Both the base personnel variant of the ACV and the command and control version of the vehicle are now in full-rate production (ACV-C), with the Marine Corps having awarded BAE Systems an $89.5 million deal for delivery of 14 ACV-Cs on Monday.
On March 18, the Marine Corps also awarded BAE Systems a $34.9 million deal for design and development of the ACV’s recovery variant (ACV-R) (Defense Daily, March 30).
Birkman said the benefit to pursuing an expanded ACV family of vehicles to meet specific ARV mission requirements is BAE Systems’ ability to deliver a common chassis to the Marine Corps, rather than having two unique chassis requiring new parts, training and separate production line, adding the company is assessing the potential to offer the Marine Corps’ “significant cost savings.”
“We’re not ready to release that information yet but we believe there is significant cost savings,” Birkman told Defense Daily. “The coin of the realm is money. How do you articulate the value in commonality? You have to convert it to money.

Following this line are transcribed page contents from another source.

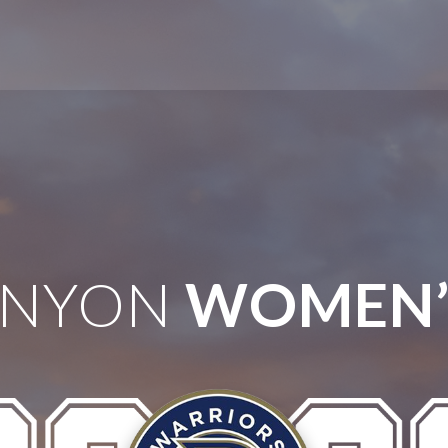
ANYON
WOMEN’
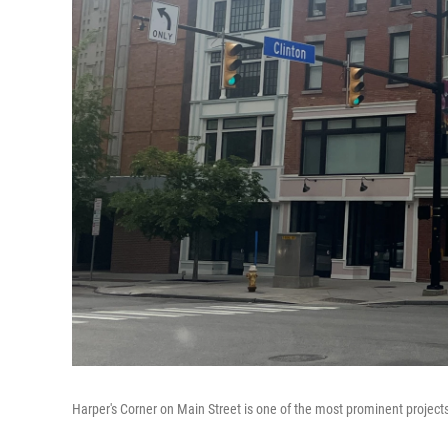
Harper's Corner on Main Street is one of the most prominent projec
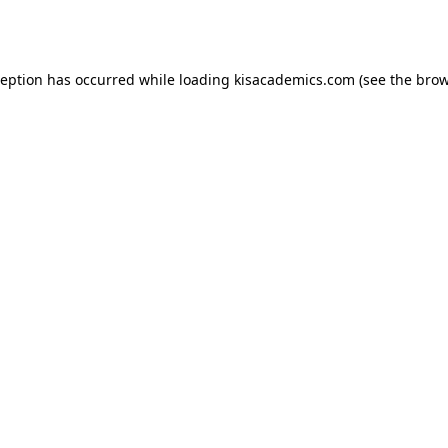
ception has occurred while loading
kisacademics.com
(see the
brow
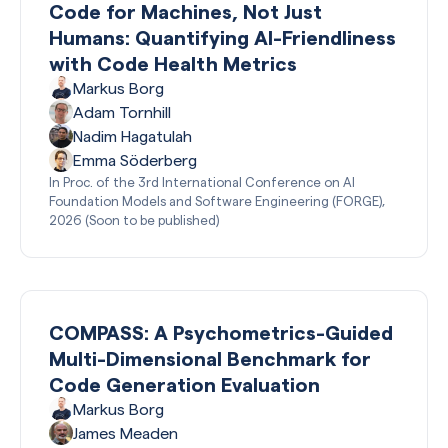
Code for Machines, Not Just
Humans: Quantifying AI-Friendliness
with Code Health Metrics
Markus Borg
Adam Tornhill
Nadim Hagatulah
Emma Söderberg
In Proc. of the 3rd International Conference on AI
Foundation Models and Software Engineering (FORGE),
2026 (Soon to be published)
COMPASS: A Psychometrics-Guided
Multi-Dimensional Benchmark for
Code Generation Evaluation
Markus Borg
James Meaden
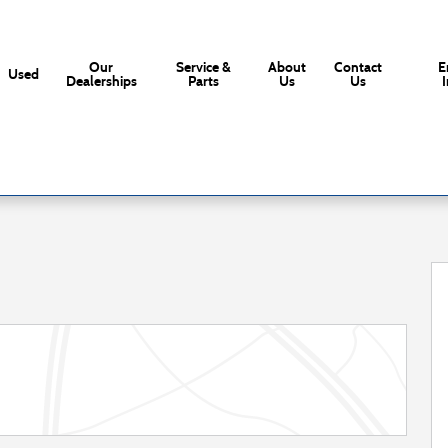
Our
Service &
About
Contact
E
Used
Dealerships
Parts
Us
Us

It all comes down to money and what’s the cost difference in having a common chassis versus a unique chassis.”
Birkman said the Marine Corps tasked BAE Systems with building a “mobile systems integration lab” for the ACV C4/UAS effort, with the company bringing in “best of breed solutions” or systems already common to the Marine Corps as it constructed the suite of technologies.
The ACV C4/UAS on display for the first time at Modern Day Marine specifically includes a Teledyne FLIR 280-HD long-range camera mounted on the vehicle’s mast, components from the Marine Corps’ MADIS air defense system, a RADA radar, Kongsberg’s Common Remotely Operated Weapon Station-Javelin, a jamming capability, a Kymeta antenna for “network-on-the-move,” a tethered UAV for extended line-of-sight communications and the ability to deploy a Lockheed Martin [LMT] Stalker drone.
“We have a very robust comms suite integrated on this platform, with lots of paths to talk across huge frequency spectrums,” Birkman said.
The Organic Precision Fires concept vehicle at the show, which is on a Marine Personnel Carrier hull, brings together sensors, loitering munition capabilities and weapons launchers connected through a common battle management system.
“These vehicles have the same local battle management systems. So, if I’m flying the Stalker [drone] 30 kilometers away and it acquires a target, I can identify that target with the [C4/UAS] vehicle. I can pass it to the [Organic Precision Fires] vehicle and launch a munition. These two vehicles could be sitting on different islands and they can still communicate to launch that loitering munition to engage that target. These two platforms would work very well in tandem,” Birkman said.